Scott, who serves as both chef and general manager came to
Crowbar after more than a decade at Oysters, a fine restaurant
just down the street.
The principal owner in this venture is Steve Geary of Corona
del Mar, who has been involved in real estate for the past
25 years as an investor and consultant to lending institutions.
He has a passion for fine wine, beer and food, so this is not
much of a stretch in his investment desires. His intent is
to position Crow Bar and Kitchen as a true neighborhood place
for people to gather and enjoy fine fresh food and beverages
in a relaxing social and comfortable atmosphere.
Steve and Scott have already committed themselves and the restaurant
to quality and good community stewardship. Through the sense
of community camaraderie, they hope the public will become
more involved with the dining experience and enjoy the farm
fresh quality going hand-in-hand with sustainable agriculture
that contributes to a better world and better health for diners.

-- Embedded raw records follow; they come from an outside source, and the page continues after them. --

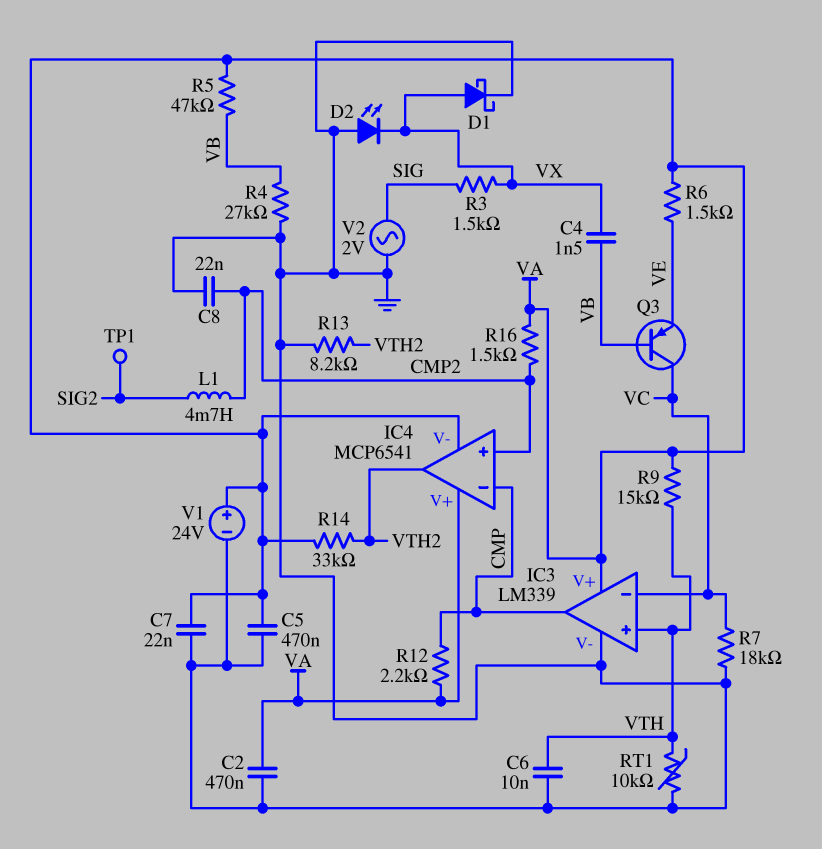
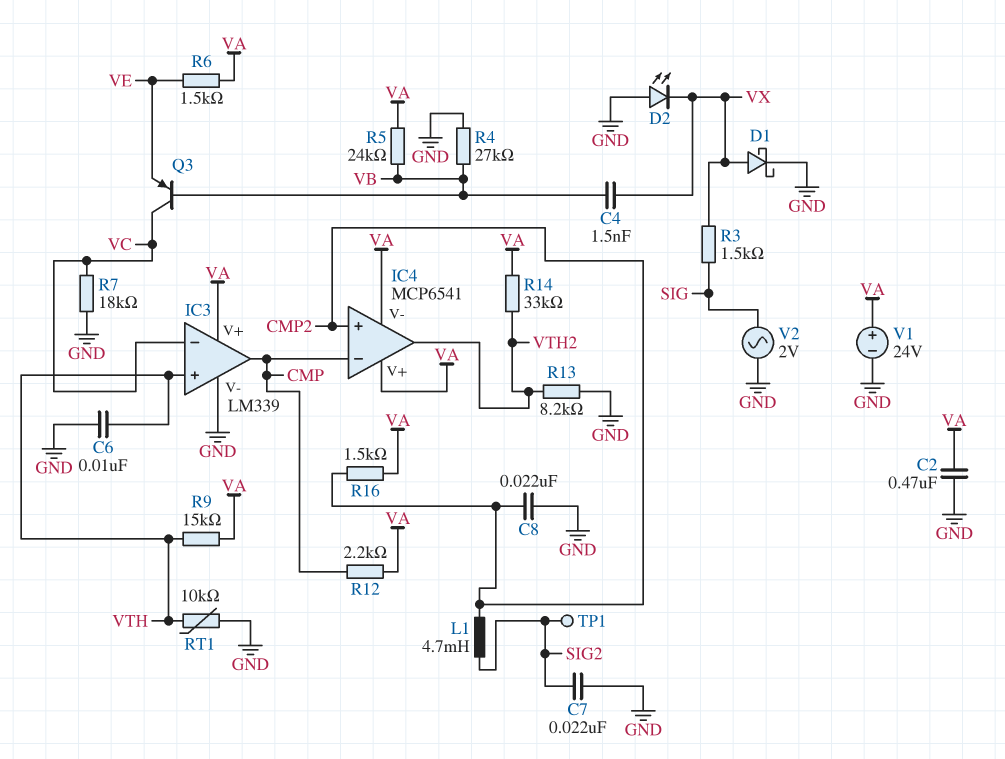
C5: 470nF (GND, VA) -> none
C7: 22nF (GND, VA) -> 22nF (GND, SIG2)
R5: 47k (VA, VB) -> 24k (VA, VB)

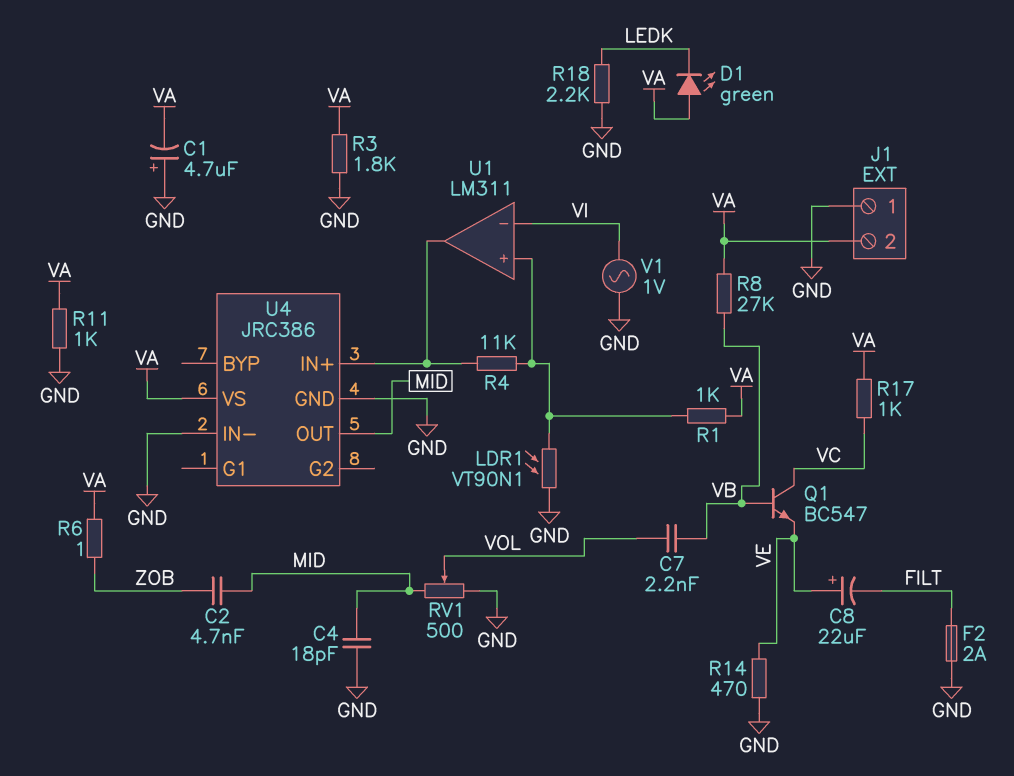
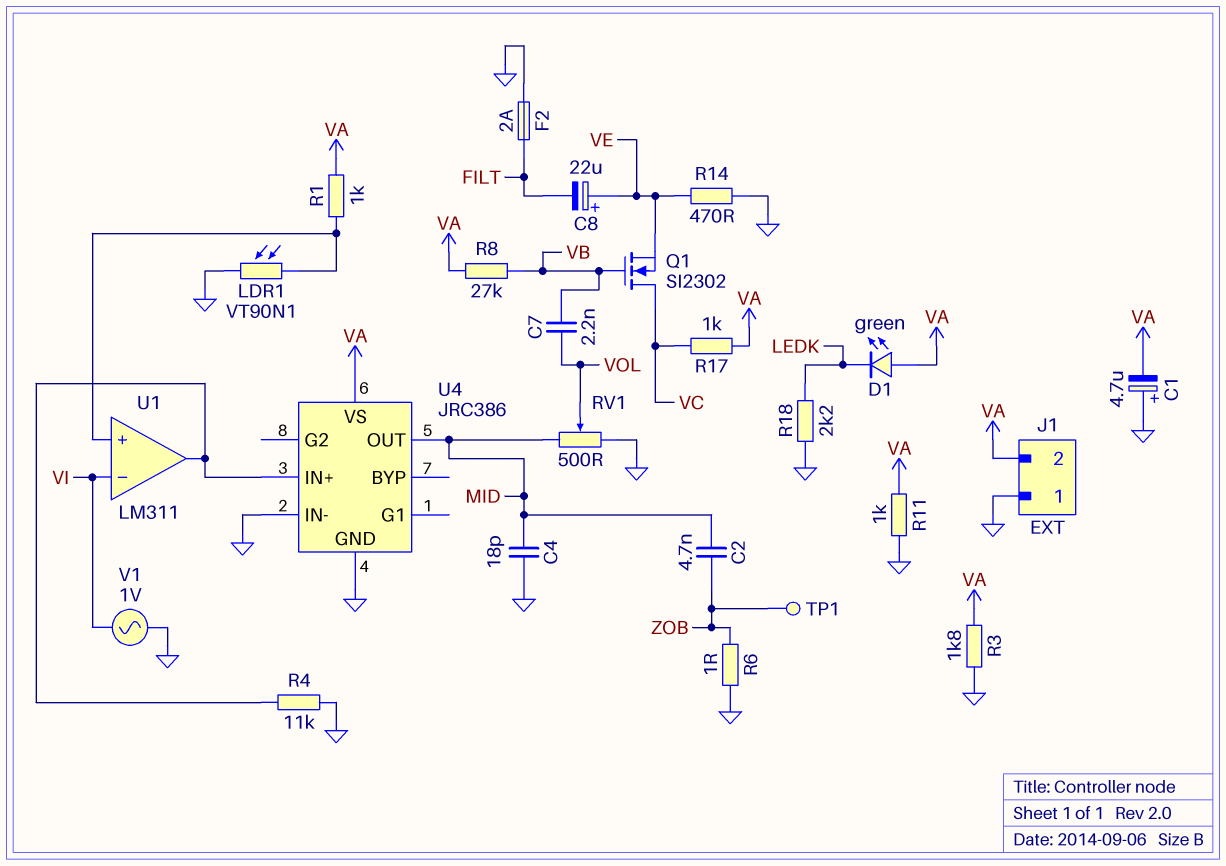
Q1: NPN BC547 (B VB, C VC, E VE) -> NMOS SI2302 (G VB, D VC, S VE)
R4: 11k (U1/in+, U1/out) -> 11k (GND, U1/out)
R6: 1 (VA, ZOB) -> 1 (GND, ZOB)
TP1: none -> test point (ZOB)

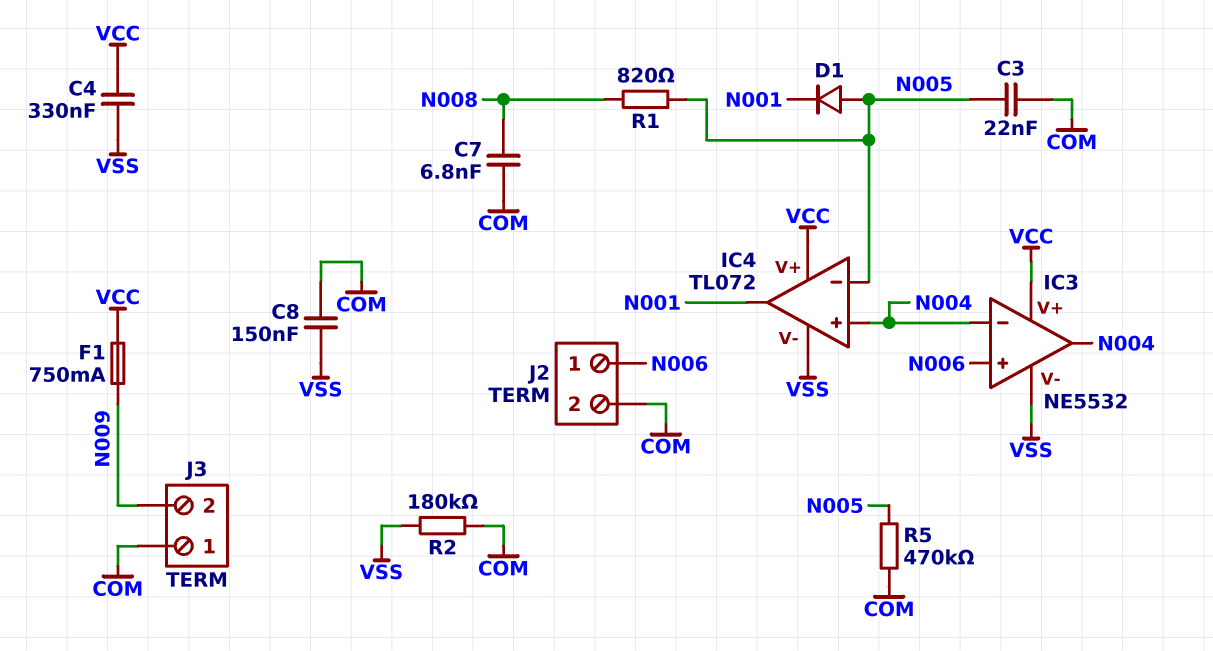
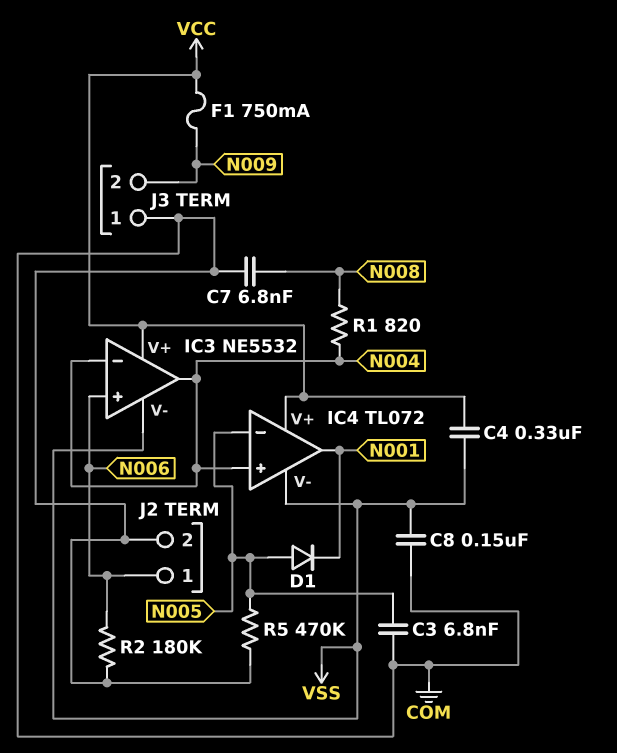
C3: 22nF (COM, N005) -> 6.8nF (COM, N005)
R1: 820 (N005, N008) -> 820 (N004, N008)
R2: 180k (COM, VSS) -> 180k (COM, N006)

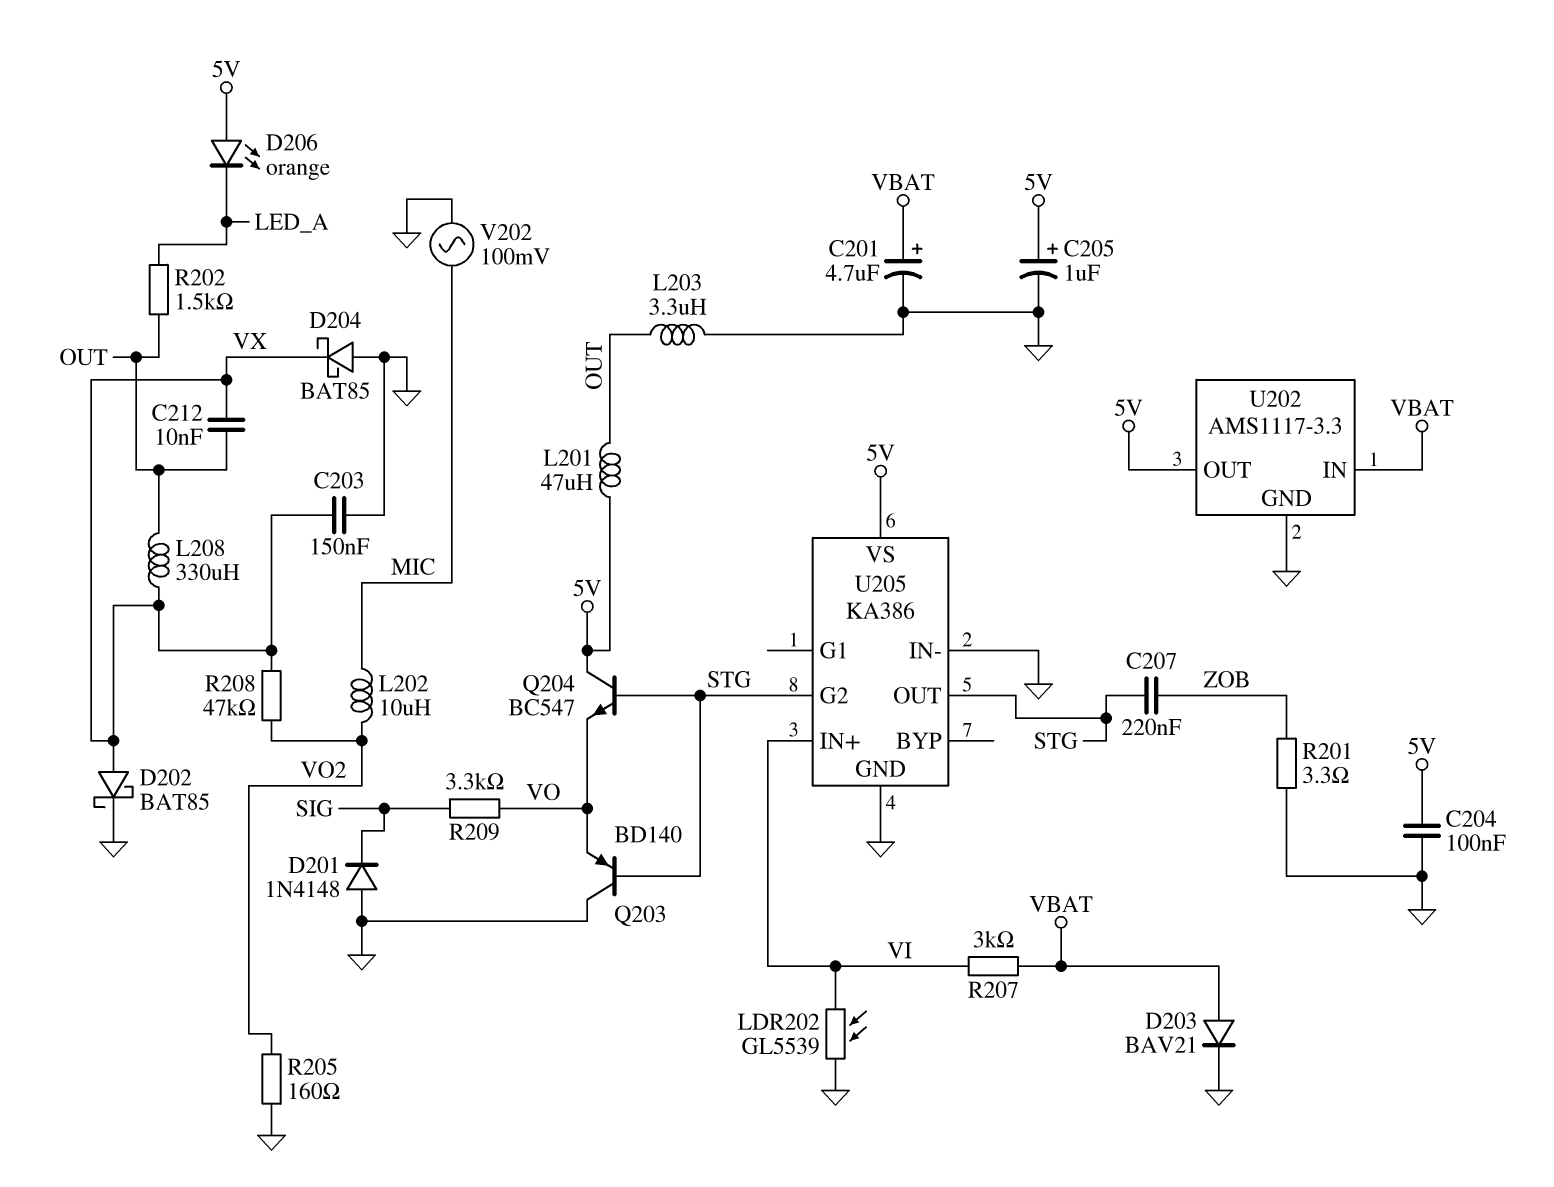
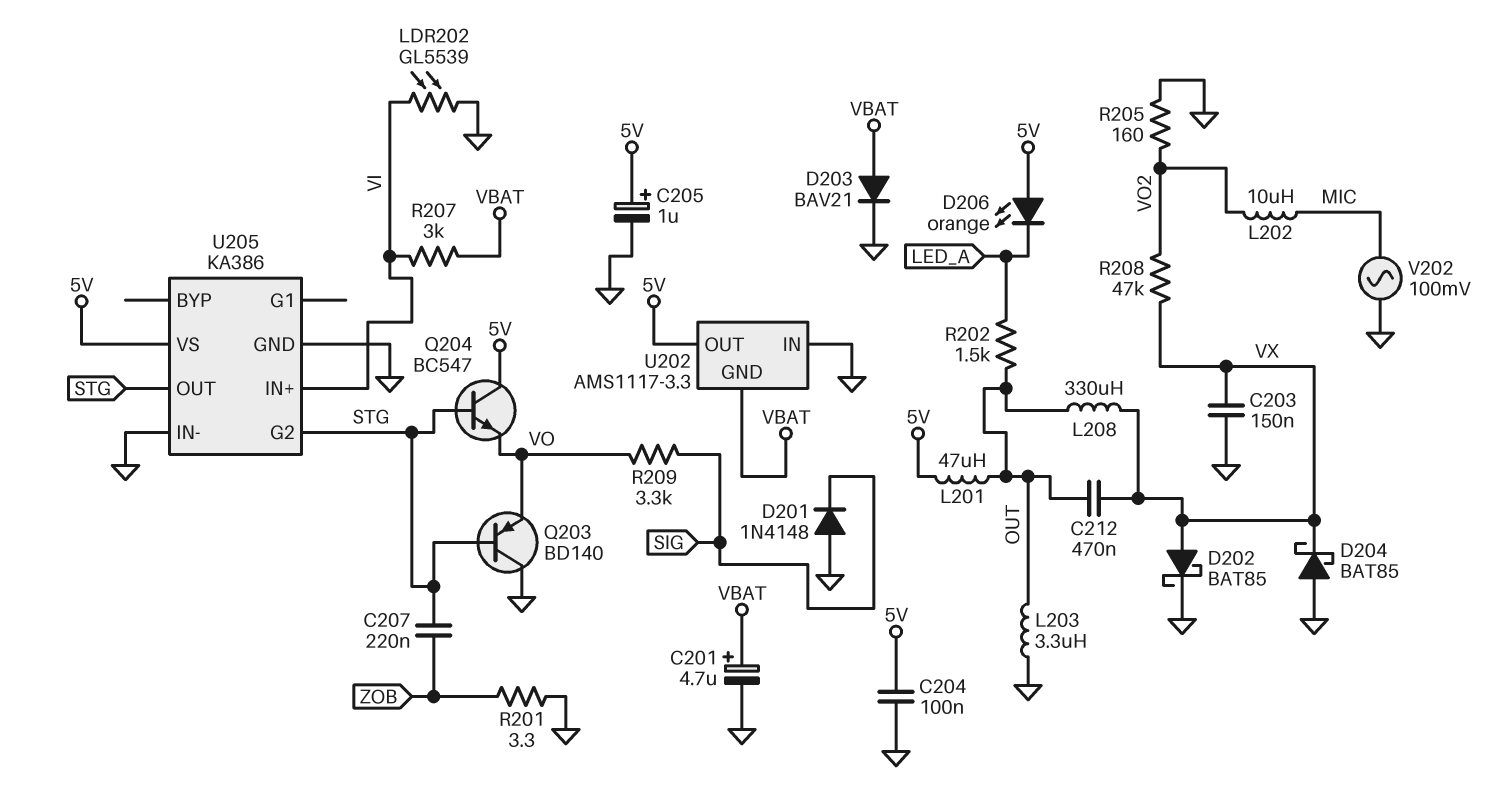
C212: 10nF (OUT, VX) -> 470nF (OUT, VX)
U202 pin GND: GND -> VBAT
U202 pin IN: VBAT -> GND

On the charitable side, these two fellows support many causes
and groups including Share our Strength, Slow Food USA, Meals
on Wheels and others.
But on the food side, everyone is chattering about the deviled
eggs gone uptown with some blue crab, so you’d be well
advised to try those. A plate of cured meats from Spain, or
selections from Fra’ Mani (the artisanal cured meat company
in Berkeley) kept me happy with my beer. A great group of cheeses
are listed along with the animal milk from which they came
and are served as three tastes or five tastes on a plate.
In a tongue-and-cheek effort to blend its pub heritage with
upscale trends, the menu offers a “Burger Special.” A
burger of your choice is served with one full bottle of Screaming
Eagle wine for a mere $2,900! I forgot to ask how many have
already ordered it.
Every gastropub seems to put importance on flatbreads. Here,
they emerge as crusty and convincing, direct from the brick
oven and topped with niceties such as caramelized onion, fig
jam, pancetta, Spanish chorizo, piquillo peppers, fennel, burrata
and more, making for a lot of fun combinations.
Throughout the meal, munching on sweet potato fries, house-made
chips, oven-roasted asparagus and broccoli rabe are a few of
the possibilities. Main courses can be as simple as a burger.
They come in French, Italian, Cuban, classic American and mod
versions.
Other plates that can be defined as main courses—but are also good for
sharing and priced from $9 to $16—are full of come-hither interest. Meatballs
in the chef’s unique sauce, Scotch quail eggs (wrapped in sausage and deep
fried), cold-fried chicken (Shelton Farms chicken, of course), fish and chips,
Fra’ Mani Italian style sausage with white beans, duck confit with roasted
apples, wild striped bass baked in the brick oven, short ribs braised in ale,
chowder and steamed clams are a few of the culinary encounters.
The fun continues with desserts: house-made churros with iced horchata, an Irish
car “bombe” with Jameson whiskey crème Anglaise, an over-the-moon
version of a ding-dong and a draft root beer float. I might have one meal of
only a couple of starter plates and then a couple of these desserts.
They let you know from the outset that this is a place meant to shed the stressful
image of the world outside. Everything from the wine list to the menu forgot
about capitalization and all those lower case letters parlay that stuffiness
is not their strong suit. Add all this interesting food and it’s a place
to rev up your taste buds and add some extra smiles to life.
Crow Bar and Kitchen: 2325 Pacific Coast Highway, Corona del Mar, (949) 675-0070.
Open nightly from 5 p.m. for dinner and from 10 a.m. to 2 p.m. for brunch on
Saturday and Sunday. Lunch will be served Monday through Friday starting in January.